Members of FrancoMed recently met to celebrate Mardi Gras. Clockwise, from bottom left are Jerrell Sims (seated), Colton Lee, Sorsha Morris, Haley Shepherd, Danielle Brown and Laurel Lackey
It's true that, at the Medical Center, you're more likely to encounter a patient from south of the border rather than from the south of France. There were 17 patient-related requests for assistance with French on the Language Line in 2016, and two more for Creole, which is French-based and spoken in Haiti. There were more than 8,200 requests for Spanish.
If those numbers don't compare well, the enthusiasm for the respective languages does.
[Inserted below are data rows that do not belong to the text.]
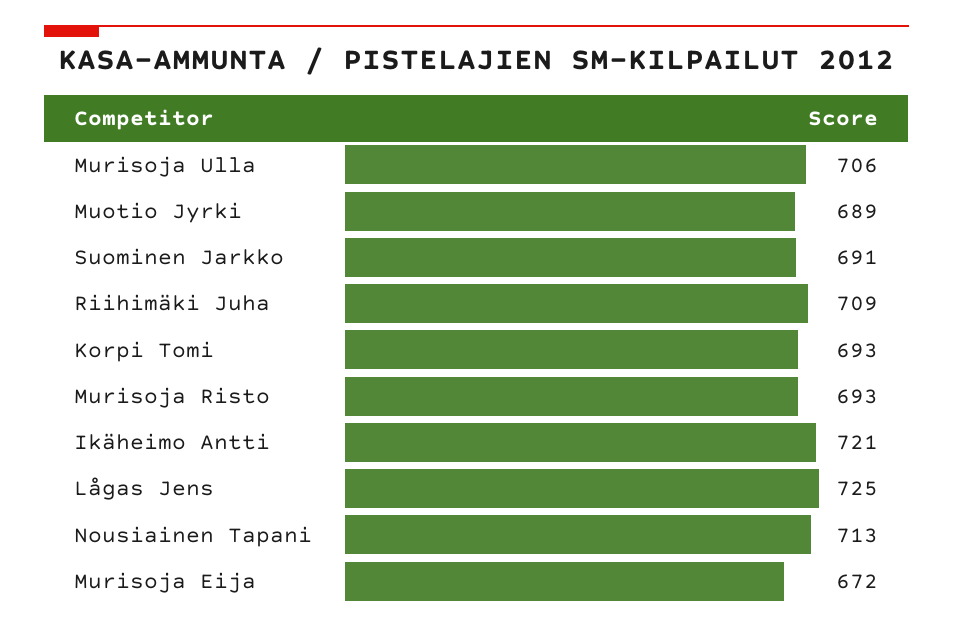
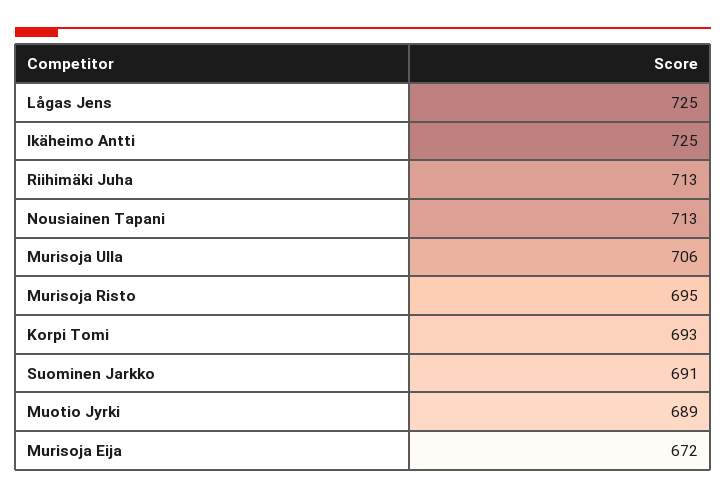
  {
    "Murisoja Ulla": 706,
    "Muotio Jyrki": 689,
    "Suominen Jarkko": 691,
-   "Riihimäki Juha": 709,
+   "Riihimäki Juha": 713,
    "Korpi Tomi": 693,
-   "Murisoja Risto": 693,
+   "Murisoja Risto": 695,
-   "Ikäheimo Antti": 721,
+   "Ikäheimo Antti": 725,
    "Lågas Jens": 725,
    "Nousiainen Tapani": 713,
    "Murisoja Eija": 672
  }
Fourth-year student Jerrell Sims, for one, has “liked the sound of French,” since he was a boy growing up in Natchez.
“Later, I learned that the French culture has a history of being accepting to Africans and African Americans,” said Sims, FrancoMed's outgoing president. “Many, including entertainer Josephine Baker, emigrated there during America's more segregated past.
“And I like languages in general; knowing different languages connects human beings around the world.”
Many of FrancoMed's members, including Shepherd and Colton Lee, who are drawn to the issues of global health, note that French is spoken in many countries [two dozen in Africa alone.]
Lee hopes to someday work with Doctors Without Borders, the international organization known for its humanitarian aid in war-torn areas.
FrancoMed member Laurel Lackey, left, describes how she used her knowledge of French during a medical emergency in Paris, as Colton Lee listens in.
And, like many of the students, including the Spanish speakers, Laurel Lackey has already found her second language useful for helping a patient - including one in Paris who happened to be her best friend.
“She got sick when we were over there together,” said Lackey, a fourth-year student, “so I took her to the nearest hospital.” In a strange setting, far from home, she was able to interpret for her friend.
For her part, Tonore has depended on her Spanish-speaking students or residents to interpret for her on church mission trips to Honduras.
“I just pantomime,” she said. “I can say 'open your mouth' and 'take deep breaths.' I can ask how old they are, if they have a fever. But I haven't been able to have a conversation.
“Still, they all smile the same. You can tell when someone's happy and appreciative, and that we can share without words.”